Après cet épisode, EDF avait renforcé son dispositif de surveillance. Des caméras ont notamment été installées près des équipements sensibles. Les équipes ont aussi reçu une formation spécifique pour mieux gérer ces arrivées soudaines.

En outre, l’entreprise a développé un réseau d’observation avec des pêcheurs et la SNSM. Des campagnes en mer peuvent mesurer la concentration des méduses. Des opérations ciblées peuvent ensuite être envisagées lorsque leur présence devient particulièrement importante.

Un phénomène marin difficile à prévoir

La présence de méduses près des côtes reste naturelle. Toutefois, leur concentration peut varier brutalement sous l’effet de plusieurs facteurs environnementaux.

Les scientifiques citent notamment la température de l’eau, la disponibilité de nourriture, les courants et l’évolution des écosystèmes côtiers. Le réchauffement marin peut favoriser certaines espèces en allongeant leur période de reproduction. Cependant, les chercheurs restent prudents avant d’attribuer une prolifération précise au seul changement climatique.

Cette nuance est importante. Une synthèse scientifique publiée dans Frontiers souligne que les proliférations de méduses dépendent de nombreux paramètres. Le réchauffement, la pêche, les modifications des habitats ou encore les ressources alimentaires peuvent interagir. Leur importance varie néanmoins selon les espèces et les régions.

Ainsi, l’épisode de Gravelines constitue d’abord un phénomène écologique local aux causes multiples. Il montre cependant comment les changements observés dans les milieux marins peuvent toucher directement des infrastructures industrielles.

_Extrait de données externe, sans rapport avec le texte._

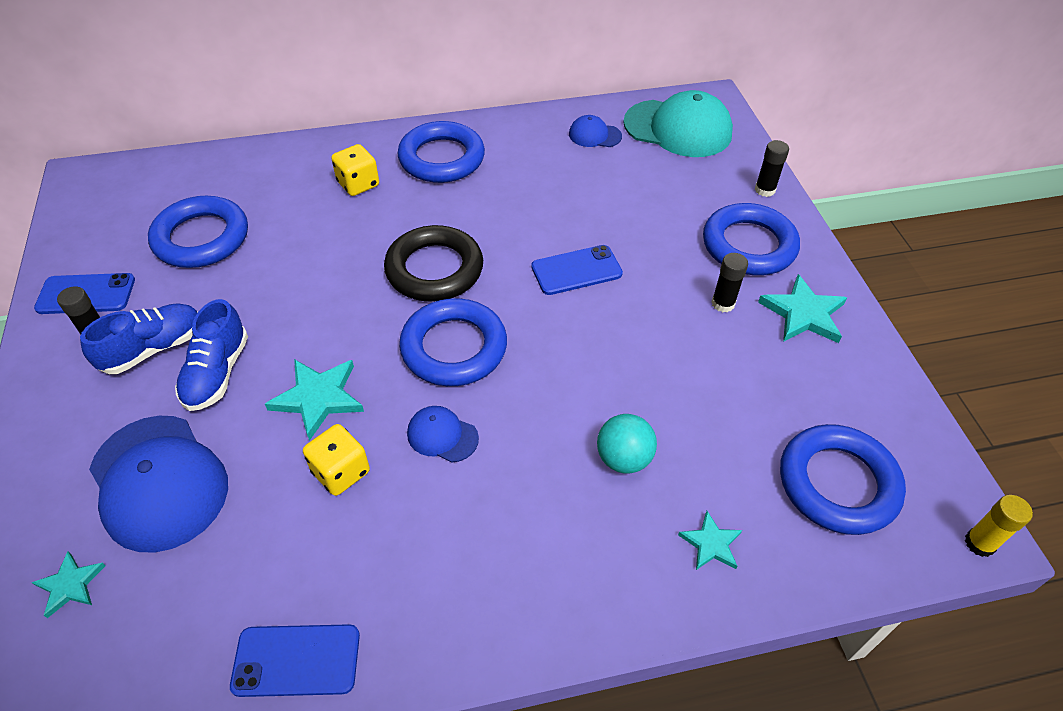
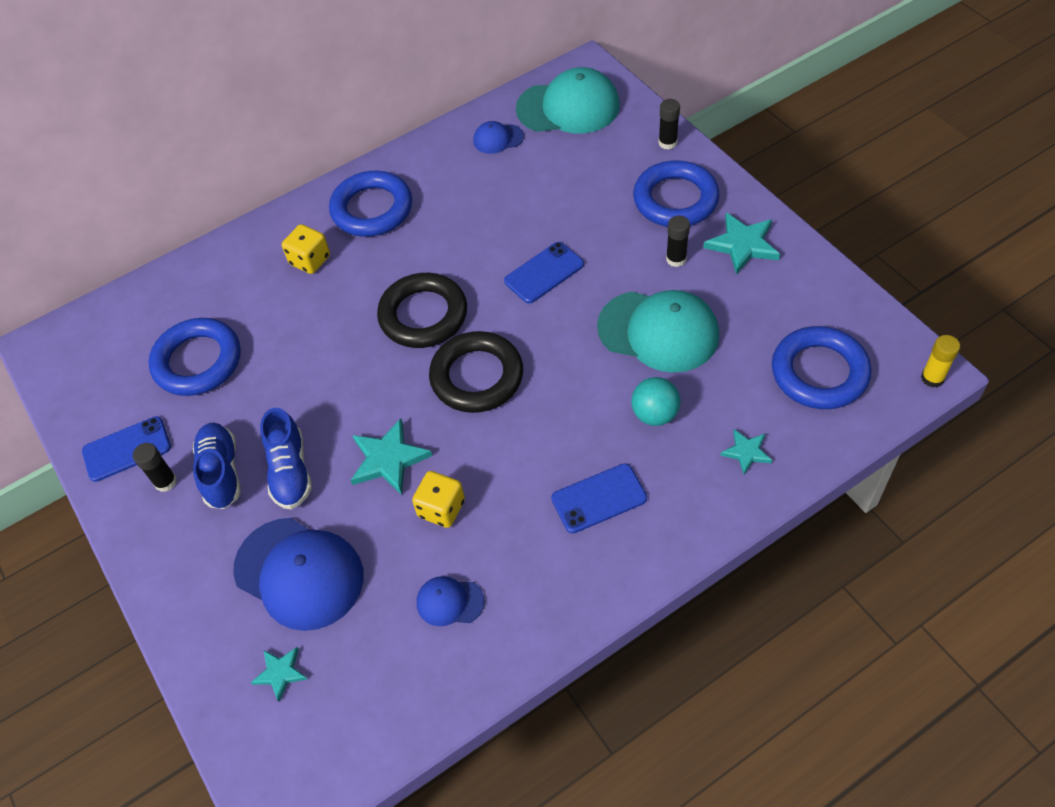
camera: 15 degrees left, 5 degrees up
blue shoe [80,303,198,374] -> blue shoe turned 45 degrees counterclockwise [192,423,241,509]
blue phone [230,624,360,697] -> blue phone moved to [551,464,647,533]
blue ring [399,298,507,386] -> black ring [429,331,523,413]
blue cap [407,406,479,463] -> blue cap moved to [417,576,485,626]
none -> turquoise cap [597,290,719,373]

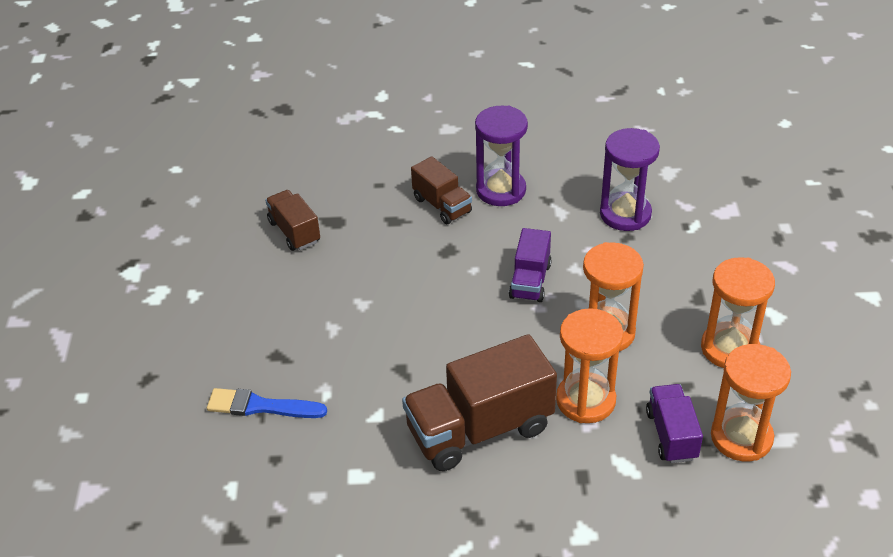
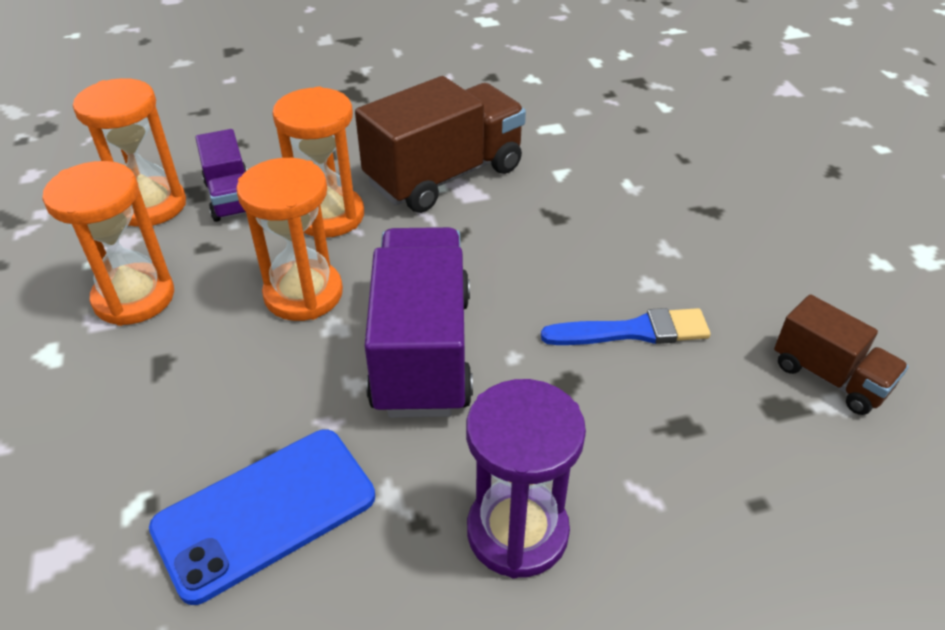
camera: 165 degrees right, 0 degrees up
blue brush [207,388,327,418] -> blue brush moved to [541,308,710,345]
brown truck [411,156,472,224] -> none
purple truck [509,228,552,302] -> purple truck [364,227,473,418], size x1.81
purple hourglass [600,128,660,231] -> blue phone [149,429,375,605]

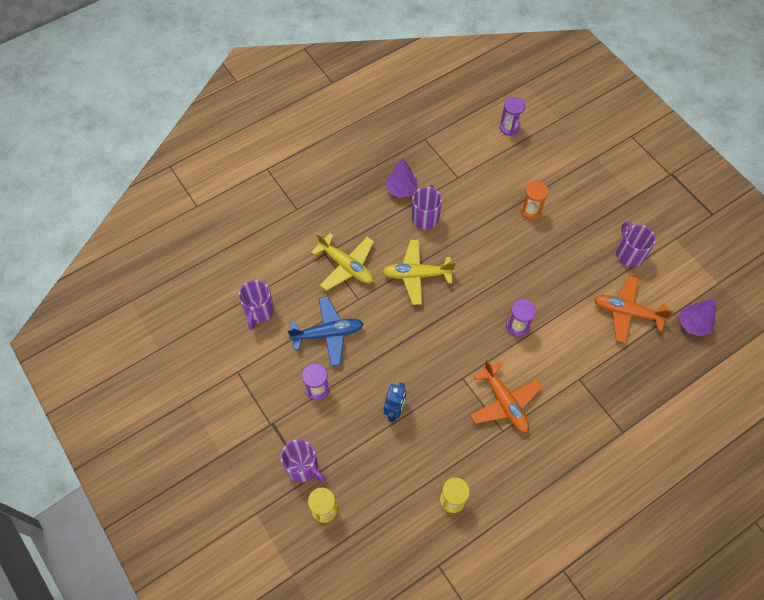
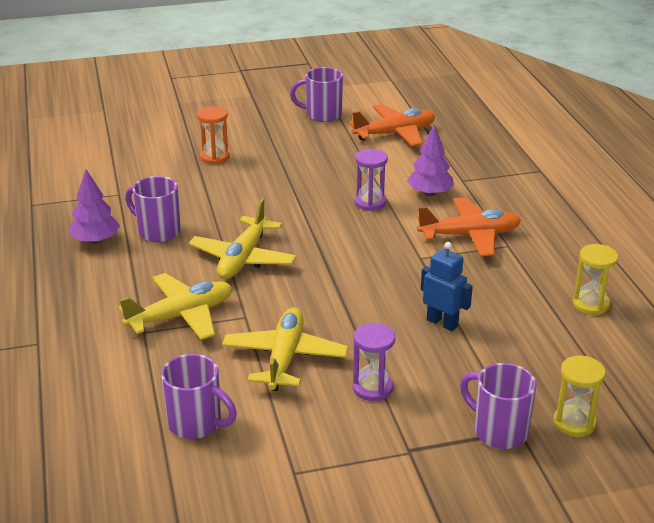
camera: 70 degrees left, 30 degrees down
purple mug [281,439,326,483] -> purple mug turned 105 degrees counterclockwise [460,363,536,449]
blue plane [287,296,364,366] -> yellow plane [222,307,349,391]
purple hourglass [500,97,525,136] -> none
orange plane [594,276,674,343] -> orange plane turned 150 degrees counterclockwise [349,104,435,146]
purple tree [680,299,716,336] -> purple tree moved to [407,125,454,196]

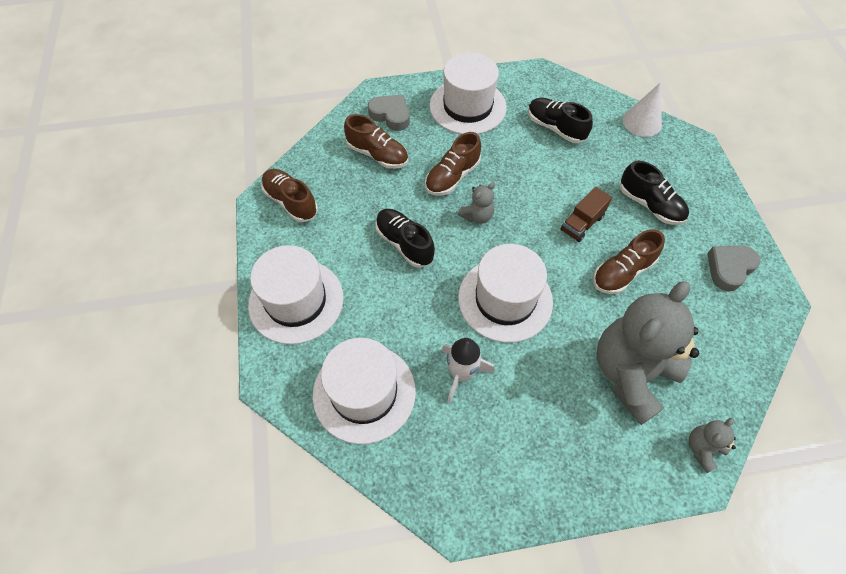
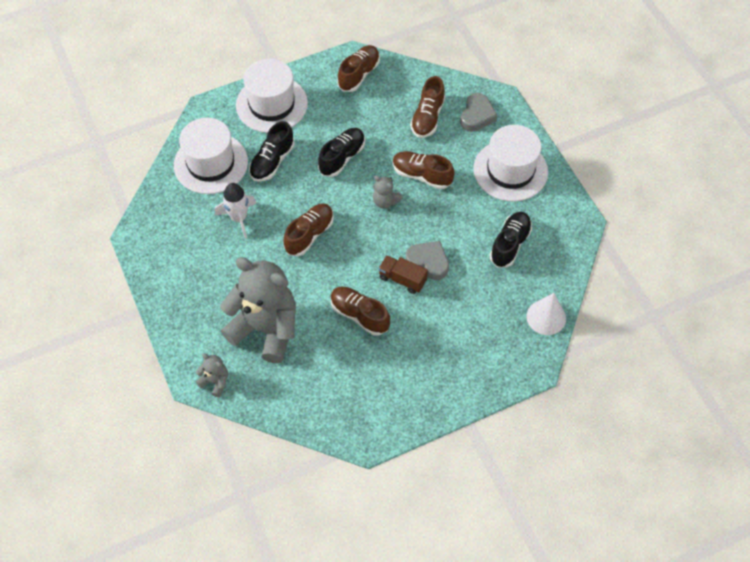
camera: 75 degrees right, 0 degrees up
white hat [458,244,553,343] -> brown shoe [283,204,334,256]
black shoe [620,161,689,225] -> black shoe moved to [249,121,295,182]
grey heart [707,245,761,291] -> grey heart moved to [406,241,449,280]

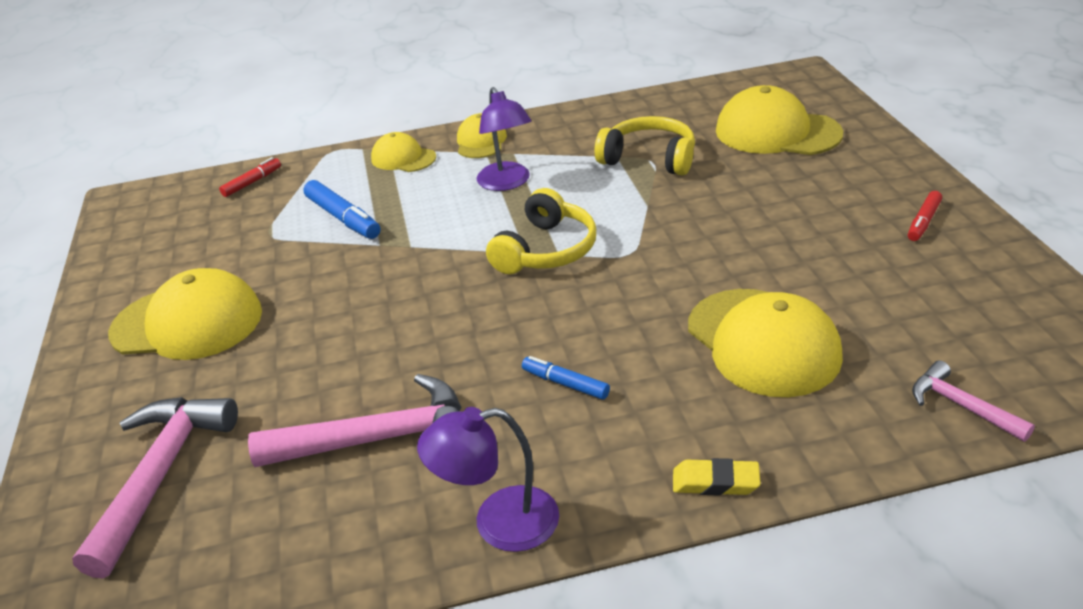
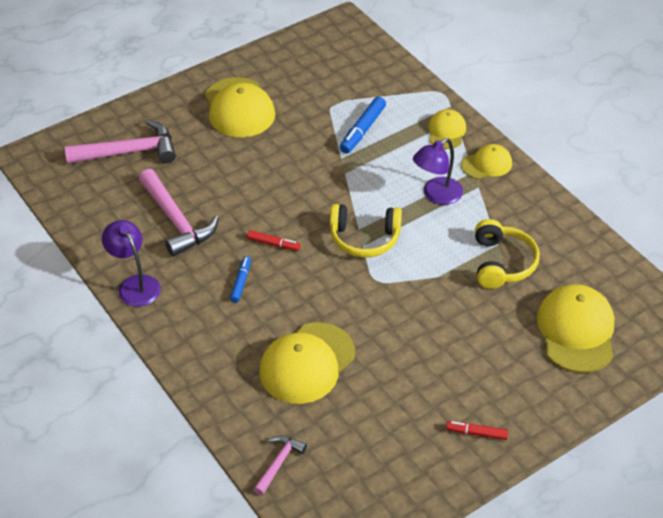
camera: 65 degrees right, 10 degrees up
red marker [219,157,281,197] -> red marker moved to [247,230,300,251]
yellow eraser [673,458,761,496] -> none

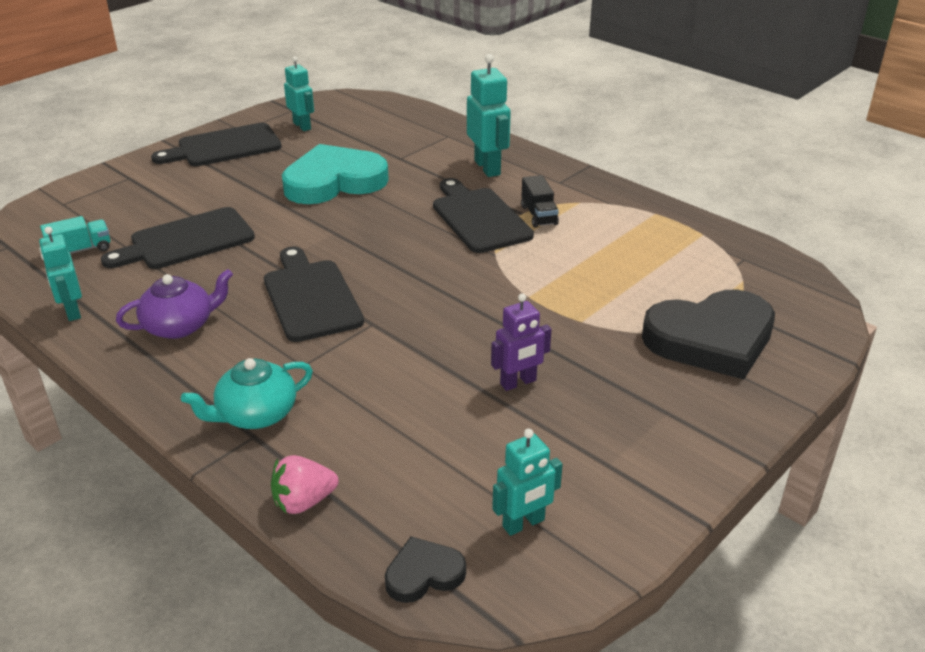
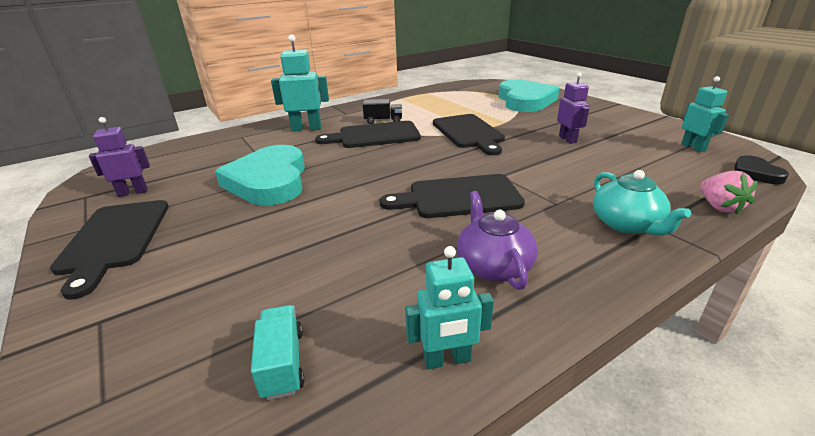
camera: 75 degrees left, 5 degrees down
black cutting board [101,207,255,269] -> black cutting board moved to [433,114,505,155]
turquoise robot [284,56,314,131] -> purple robot [89,117,150,197]
black heart [642,289,775,379] -> turquoise heart [498,80,560,112]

Quand biodiversité et production électrique se rencontrent

La centrale de Gravelines compte six réacteurs de 900 MW. En 2025, elle a produit 32,27 TWh d’électricité, soit l’équivalent d’environ 60 % de la consommation annuelle des Hauts-de-France. Son accès à la mer constitue donc un élément essentiel de son fonctionnement.

Cependant, cette dépendance crée aussi un lien direct avec l’écosystème marin. Méduses, algues et autres organismes peuvent devenir des contraintes lorsqu’ils arrivent en grande quantité dans les prises d’eau.

EDF avait d’ailleurs identifié ce risque avant le nouvel épisode. Fin juillet, le groupe expliquait avoir renforcé la surveillance des méduses et travailler également sur la problématique des algues. L’entreprise prévoit plus largement 8,7 milliards d’euros sur quinze ans pour améliorer la résilience de ses installations face aux changements environnementaux et climatiques.

Gravelines cherche désormais à mieux anticiper

Le retour des méduses en août 2026 montre que la surveillance ne peut pas éliminer entièrement le risque. Elle peut néanmoins permettre aux équipes de réagir plus tôt et de limiter les conséquences techniques.

Cette situation pose aussi une question plus large. Les infrastructures côtières devront composer avec des écosystèmes qui évoluent et restent difficiles à prévoir. Le défi consiste donc à protéger la production électrique sans ignorer les dynamiques naturelles du milieu marin.

À Gravelines, les méduses deviennent ainsi davantage qu’un incident insolite. Elles illustrent concrètement l’interdépendance entre biodiversité, climat et infrastructures énergétiques. Cette réalité pourrait prendre davantage de place dans les stratégies d’adaptation des sites côtiers.